[[ RECORDS SUPPLIED open ]]

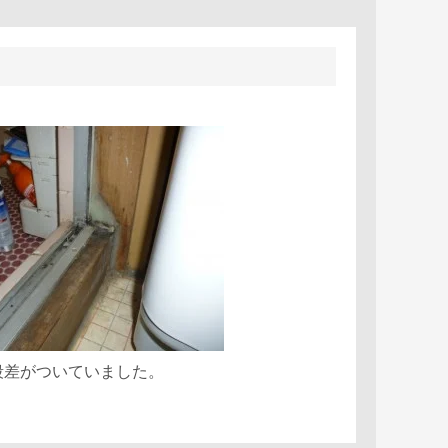
段差がついていました。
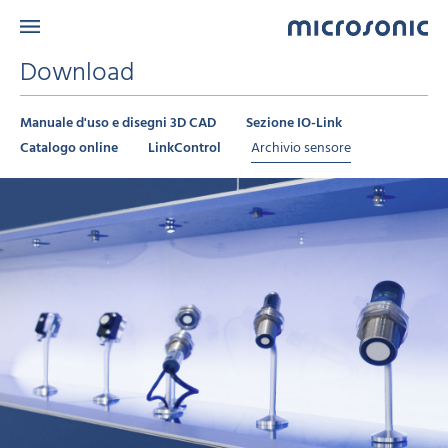
Download
Manuale d'uso e disegni 3D CAD
Sezione IO-Link
Catalogo online
LinkControl
Archivio sensore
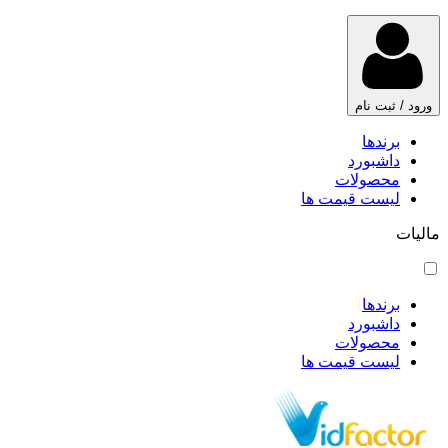
ورود / ثبت نام
برندها
داشبورد
محصولات
لیست قیمت ها
مالیات
برندها
داشبورد
محصولات
لیست قیمت ها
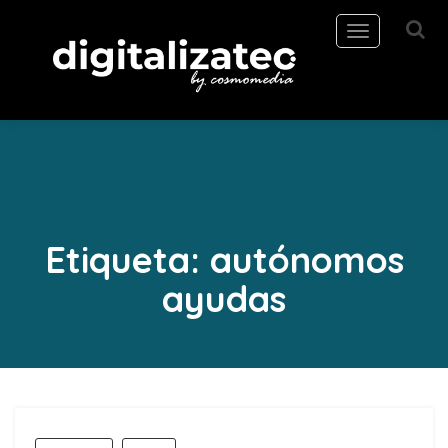
Toggle
navigation
Etiqueta:
autónomos
ayudas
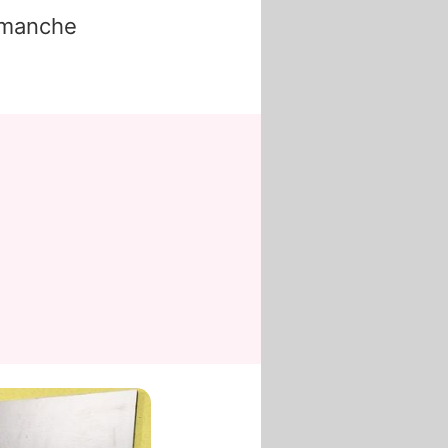
– manche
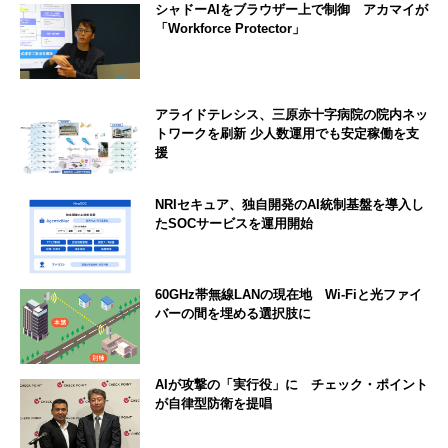
シャドーAIをブラウザー上で制御 アカマイが
「Workforce Protector」
アライドテレシス、三原赤十字病院の院内ネッ
トワークを刷新 少人数運用でも安定稼働を支
援
NRIセキュア、独自開発のAI統制基盤を導入し
たSOCサービスを運用開始
60GHz帯無線LANの現在地 Wi-Fiと光ファイ
バーの間を埋める選択肢に
AIが攻撃の「実行役」に チェック・ポイント
が自律型防衛を提唱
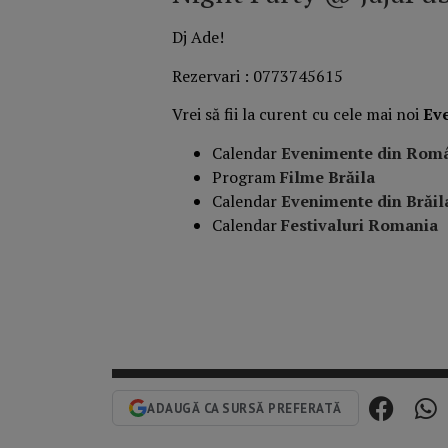
Dj Ade!
Rezervari : 0773745615
Vrei să fii la curent cu cele mai noi
Ev
Calendar
Evenimente din Rom
Program
Filme Brăila
Calendar
Evenimente din Brăil
Calendar
Festivaluri Romania
ADAUGĂ CA SURSĂ PREFERATĂ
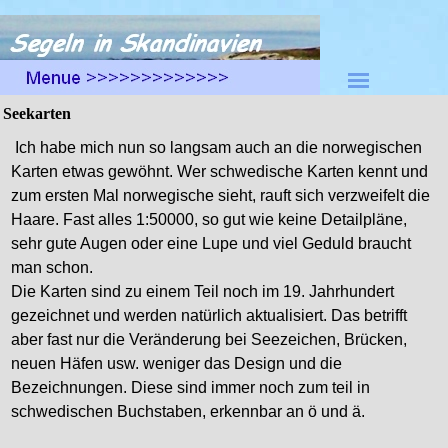
Direkt zum Seiteninhalt
Menü überspringen
Seekarten
Ich habe mich nun so langsam auch an die norwegischen
Karten etwas gewöhnt. Wer schwedische Karten kennt und
zum ersten Mal norwegische sieht, rauft sich verzweifelt die
Haare. Fast alles 1:50000, so gut wie keine Detailpläne,
sehr gute Augen oder eine Lupe und viel Geduld braucht
man schon.
Die Karten sind zu einem Teil noch im 19. Jahrhundert
gezeichnet und werden natürlich aktualisiert. Das betrifft
aber fast nur die Veränderung bei Seezeichen, Brücken,
neuen Häfen usw. weniger das Design und die
Bezeichnungen. Diese sind immer noch zum teil in
schwedischen Buchstaben, erkennbar an ö und ä.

[[ RECORDS SUPPLIED closed ]]

▶ [WORK TO COMPLETE] Using the records above, please repeat the line with "aber fast nur" and every line after it exactly, and give no other text.

▶ [RESULT]
aber fast nur die Veränderung bei Seezeichen, Brücken,
neuen Häfen usw. weniger das Design und die
Bezeichnungen. Diese sind immer noch zum teil in
schwedischen Buchstaben, erkennbar an ö und ä.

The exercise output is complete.